Physicians are trained to derive treatment decisions from proximal arteries – e.g. noninvasively from the arteria brachialis. Calibration to the noninvasive “gold standard” NBP is performed in most of the devices that are currently marketed, although the calibration methods differ:

- The CNAP technology from the Austrian group obtains a standard NBP measurement at the beginning of the measurement. An individual transfer function from finger to upper arm is then calculated and applied to the CNAP-signal.
- All Finapres successor devices apply a global transfer function for finger to brachial values and the Finometer Pro as well as the Finapres NOVA use an upper arm cuff as well. Besides a Height Correction Unit (HCU) is used, the upper arm cuff is only used once in the beginning of every test, this because the Finapres technology uses a so-called physiocalibration. The CNAP technology does not have this physiocalibration for which regular inflating the upper arm cuff must be performed. This transfer function compensates damping up to 2.5 Hz with an amplification of the signal of 1.2. Hence, the devices generally increase the beat-to-beat values to 120% of the finger values. An exception is the Finometer – beside this global function it also considers the offset between finger and upper arm with a cuff.

== Changes in arterial tone ==
The pitfall of all noninvasive technologies is change in vascular tone. Small arteries beginning from arteria radialis downwards to the periphery have smooth muscles in order to open (vasodilation) and close (vasoconstriction). This human mechanism is activated by sympathetic tone and is further influenced by vasoactive drugs. Especially in critical care, vasoactive drugs are needed to control and maintain sedation and blood pressure. Mathematically advanced correction methods have to be developed for these noninvasive technologies in order to fulfill accuracy and clinical acceptance:

=== VERIFI ===
The VERIFI-algorithm corrects vasomotor tone by means of a fast pulse wave analysis. It establishes correct mean arterial blood pressure in the finger cuff by checking typical characteristics of the pulse wave. VERIFI-correction is performed after every heart beat, as vasomotor changes can occur immediately. This allows for a true continuous CNAP-signal without interruption during hemodynamic instable situations. VERIFI is implemented in the Task Force Monitor, CNAP Monitor 500, CNAP Smart Pod and in the LiDCOrapid.

=== PhysioCal ===
PhysioCal is used in Finapres and its successor devices. The so-called PhysioCal algorithm eliminates the changes in tone of smooth muscles in the arterial wall, the hematocrit and other finger volume changes during measurement periods of constant pressure. Physiocal is achieved by opening the Vascular Unloading feedback loop. A new pressure ramp search is then performed before the measurement starts again. This algorithm needs to interrupt the blood pressure tracings for recalibration purposes, which results in short data loss during that time.

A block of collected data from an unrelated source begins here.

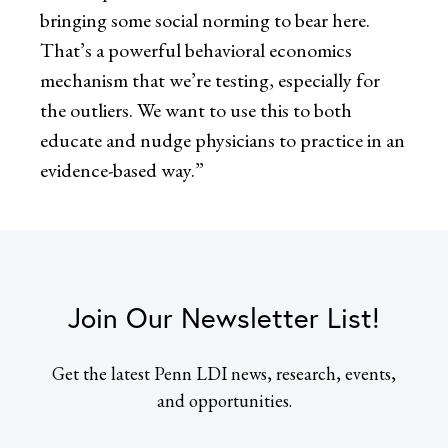
bringing some social norming to bear here.
That’s a powerful behavioral economics
mechanism that we’re testing, especially for
the outliers. We want to use this to both
educate and nudge physicians to practice in an
evidence-based way.”
Join Our Newsletter List!
Get the latest Penn LDI news, research, events,
and opportunities.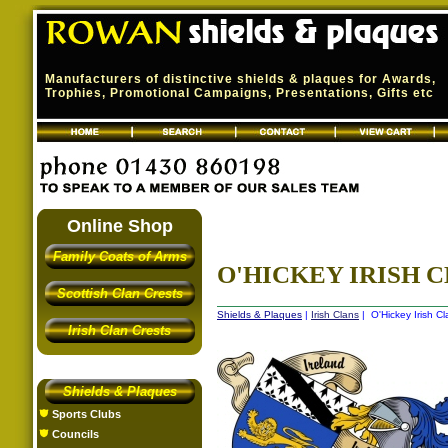
Manufacturers of distinctive shields & plaques for Awards,
Trophies, Promotional Campaigns, Presentations, Gifts etc
Online Shop
Family Coats of Arms
O'HICKEY IRISH C
Scottish Clan Crests
Shields & Plaques
|
Irish Clans
| O'Hickey Irish Cl
Irish Clan Crests
Shields & Plaques
Sports Clubs
Councils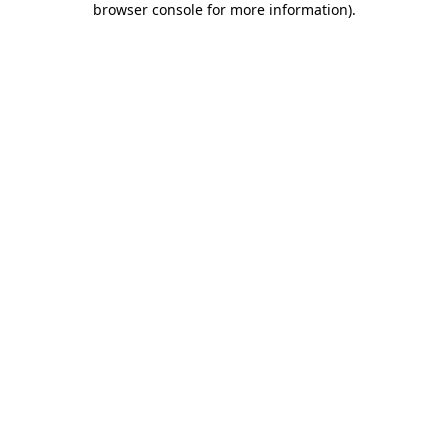
browser console for more information)
.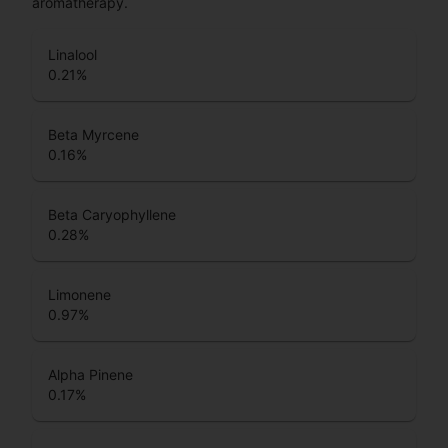
aromatherapy.
Linalool
0.21
%
Beta Myrcene
0.16
%
Beta Caryophyllene
0.28
%
Limonene
0.97
%
Alpha Pinene
0.17
%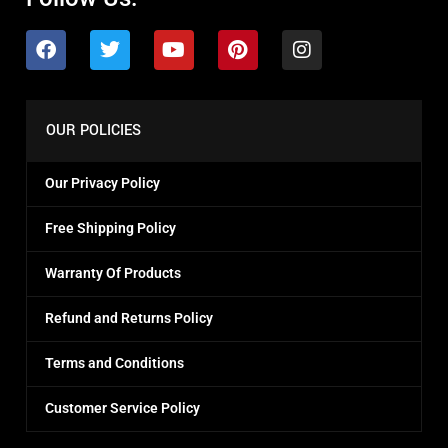
OUR POLICIES
Our Privacy Policy
Free Shipping Policy
Warranty Of Products
Refund and Returns Policy
Terms and Conditions
Customer Service Policy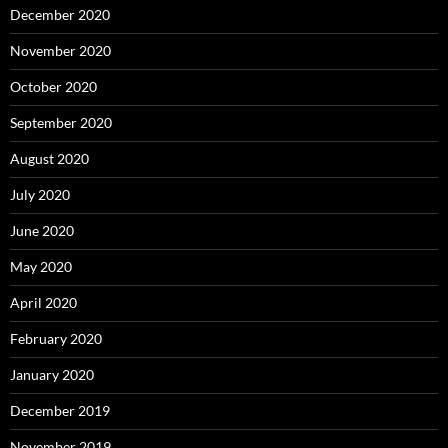
December 2020
November 2020
October 2020
September 2020
August 2020
July 2020
June 2020
May 2020
April 2020
February 2020
January 2020
December 2019
November 2019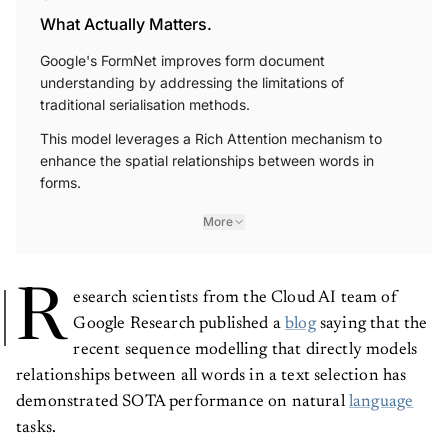
What Actually Matters.
Google's FormNet improves form document
understanding by addressing the limitations of
traditional serialisation methods.
This model leverages a Rich Attention mechanism to
enhance the spatial relationships between words in
forms.
More
R
esearch scientists from the Cloud AI team of
Google Research published a
blog
saying that the
recent sequence modelling that directly models
relationships between all words in a text selection has
demonstrated SOTA performance on natural
language
tasks.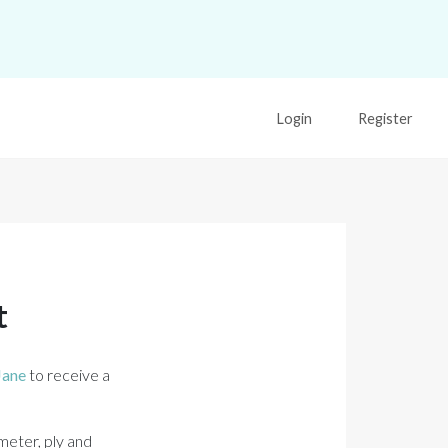
Login
Register
t
Jane
to receive a
meter, ply and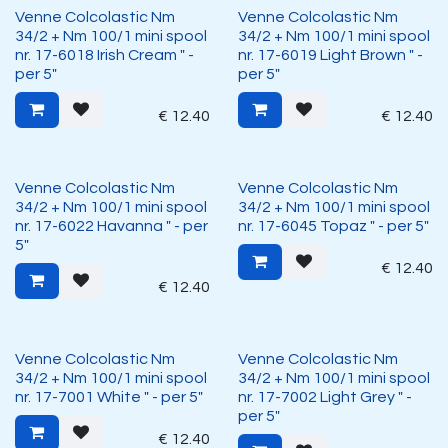
Venne Colcolastic Nm
Venne Colcolastic Nm
34/2 + Nm 100/1 mini spool
34/2 + Nm 100/1 mini spool
nr. 17-6018 Irish Cream " -
nr. 17-6019 Light Brown " -
per 5"
per 5"
€
12.40
€
12.40
Venne Colcolastic Nm
Venne Colcolastic Nm
34/2 + Nm 100/1 mini spool
34/2 + Nm 100/1 mini spool
nr. 17-6022 Havanna " - per
nr. 17-6045 Topaz " - per 5"
5"
€
12.40
€
12.40
Venne Colcolastic Nm
Venne Colcolastic Nm
34/2 + Nm 100/1 mini spool
34/2 + Nm 100/1 mini spool
nr. 17-7001 White " - per 5"
nr. 17-7002 Light Grey " -
per 5"
€
12.40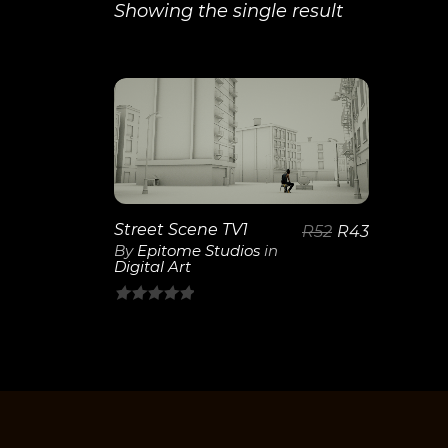
Showing the single result
View
Details
Street Scene TV1
R
52
R
43
By
Epitome Studios
in
Digital Art
0
out
of
5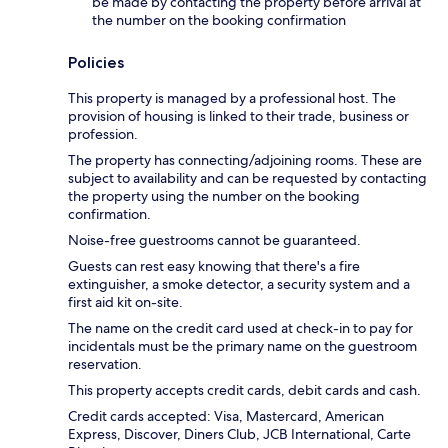
be made by contacting the property before arrival at
the number on the booking confirmation
Policies
This property is managed by a professional host. The
provision of housing is linked to their trade, business or
profession.
The property has connecting/adjoining rooms. These are
subject to availability and can be requested by contacting
the property using the number on the booking
confirmation.
Noise-free guestrooms cannot be guaranteed.
Guests can rest easy knowing that there's a fire
extinguisher, a smoke detector, a security system and a
first aid kit on-site.
The name on the credit card used at check-in to pay for
incidentals must be the primary name on the guestroom
reservation.
This property accepts credit cards, debit cards and cash.
Credit cards accepted: Visa, Mastercard, American
Express, Discover, Diners Club, JCB International, Carte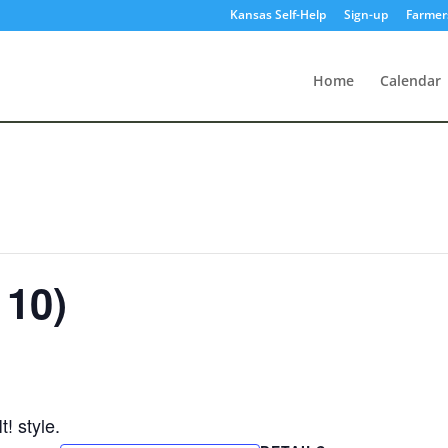
Kansas Self-Help
Sign-up
Farmer
Home
Calendar
 10)
! style.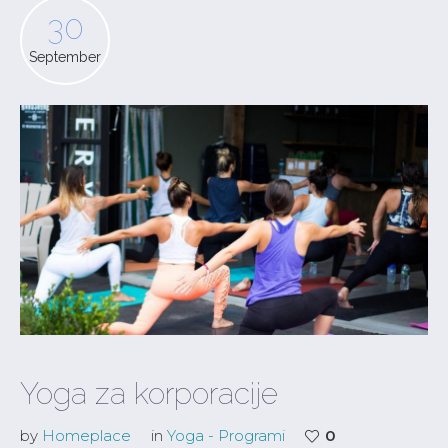
30
September
Yoga za korporacije
by
Homeplace
in
Yoga - Programi
0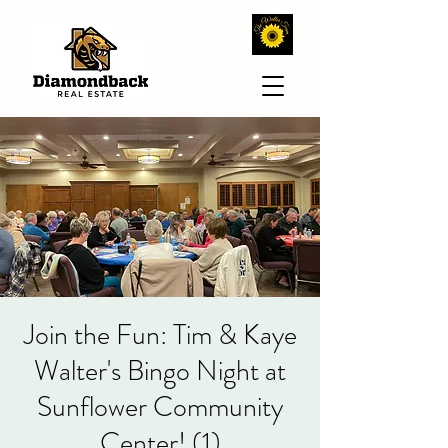
Join the Fun: Tim & Kaye
Walter's Bingo Night at
Sunflower Community
Center! (1)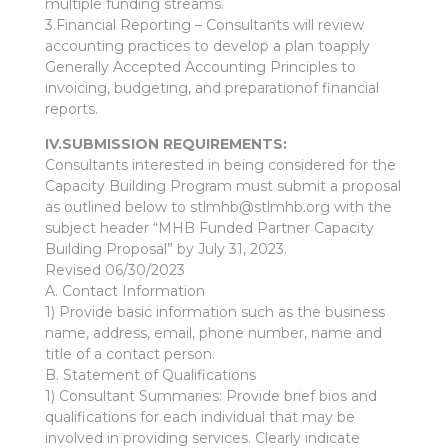
multiple funding streams.
3.Financial Reporting – Consultants will review
accounting practices to develop a plan toapply
Generally Accepted Accounting Principles to
invoicing, budgeting, and preparationof financial
reports.
IV.SUBMISSION REQUIREMENTS:
Consultants interested in being considered for the
Capacity Building Program must submit a proposal
as outlined below to stlmhb@stlmhb.org with the
subject header “MHB Funded Partner Capacity
Building Proposal” by July 31, 2023.
Revised 06/30/2023
A. Contact Information
1) Provide basic information such as the business
name, address, email, phone number, name and
title of a contact person.
B. Statement of Qualifications
1) Consultant Summaries: Provide brief bios and
qualifications for each individual that may be
involved in providing services. Clearly indicate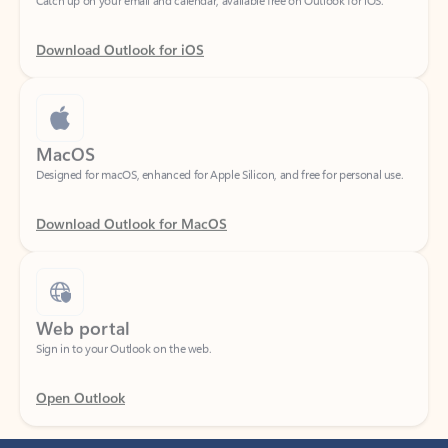
Download Outlook for iOS
MacOS
Designed for macOS, enhanced for Apple Silicon, and free for personal use.
Download Outlook for MacOS
Web portal
Sign in to your Outlook on the web.
Open Outlook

=== Repeated calibration ===
For other methods like PTT, a closed-mashed re-calibration to NBP can overcome vasomotor changes.

== Accuracy ==
The overall accuracy of CNAP devices has been demonstrated in comparison with the current gold standard invasive blood pressure (IBP) monitoring in numerous studies during the last few years. As examples, investigators came to the following conclusions:

- "... These findings indicate that CNAP provides real-time estimates of arterial pressure comparable with those generated by an invasive intra- arterial catheter system during general anesthesia."
- „... for mean arterial pressure measurement more than 90% of the CNAP measurements present a bias of less than 10% with the reference.“
- “..We conclude CNAP is a reliable, noninvasive, continuous blood pressure monitor ... CNAP can be used as an alternative to IBP.”
- “Arterial blood pressure can be measured non- invasively and continuously using physiologic pressure reconstruction. Changes in pressure can be followed and values are comparable to invasive monitoring.”